To Fight Corruption, Voting Rights Groups Want To Make Everyone An Attorney General
A Leon County circuit judge ruled Thursday the plaintiffs in Florida’s redistricting lawsuit can recover some of their legal costs, but not attorney’s fees. The voting-rights activists are looking to a legal concept known as the “private attorney general” to make their request.
When state governments are involved in inappropriate or even corrupt activity, it can be difficult to hold them accountable. The attorney general might seem like the right office to investigate and prosecute those cases, but there’s a built-in conflict of interest because attorneys general are also the top legal advisor for the state government. Former Stetson Law School Dean Bruce Jacob says some places avoid that problem by installing a parallel office.
“They have what is called the ombudsman,” Jacob says, “who is a person, a lawyer – or I guess it could be a non-lawyer – but a person who looks out for the interests of the public.”
It shouldn’t be a surprise if that sounds familiar. Many agencies and corporations have ombudsmen to investigate internal affairs and the impact of policies on the public. But without a similar office in government, a legal doctrine known as the “private attorney general” has sprung up. According to Jacob, this concept says the government should support private citizens who bring lawsuits alleging government misconduct.
“If a group such as the League of Women Voters does that, and they prevail, they are acting as kind of an attorney general for the public,” he says. “If they prevail, they certainly should be entitled to ask for – and hopefully get – attorney’s fees.”

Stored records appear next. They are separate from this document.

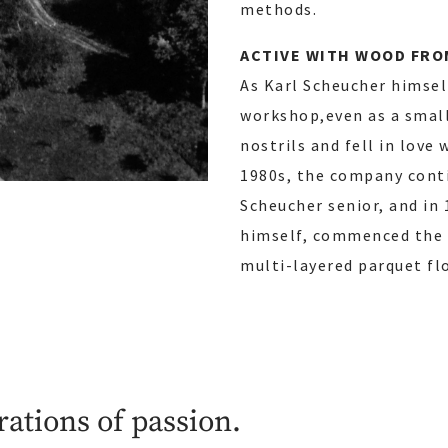
methods.
ACTIVE WITH WOOD FROM
As Karl Scheucher himself
workshop,even as a small
nostrils and fell in love
1980s, the company conti
Scheucher senior, and in 
himself, commenced the p
multi-layered parquet fl
rations of passion.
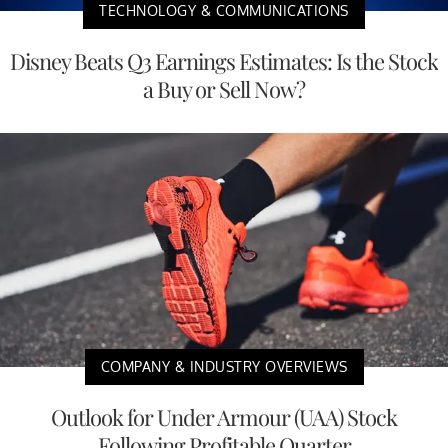
TECHNOLOGY & COMMUNICATIONS
Disney Beats Q3 Earnings Estimates: Is the Stock
a Buy or Sell Now?
COMPANY & INDUSTRY OVERVIEWS
Outlook for Under Armour (UAA) Stock
Following Profitable Quarter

But the “private attorney general” doctrine isn’t well established and has no judicial precedent in Florida – a point attorneys for the Legislature were quick to make.
But David King, counsel for the League of Women Voters, says it’s time to change that.
“We think this is the appropriate case for that principle. When citizens vindicate public rights they ought to receive their attorney’s fees,” King says. “And citizens ought to be incentivized to bring this kind of litigation – if they’re successful it’s meritorious.”
Leon County Circuit Judge Terry Lewis ruled Thursday the plaintiffs will be able to recover the costs associated with running the trial – bills like travel, hiring court reporters and preparing visual aids for court. But Lewis stopped short of awarding attorney’s fees – the lion’s share of legal costs. The lawyers for both sides will meet to determine how much the plaintiffs can reasonably claim after Thursday’s ruling, but King expects to launch an appeal to try to recover attorney’s fees as well.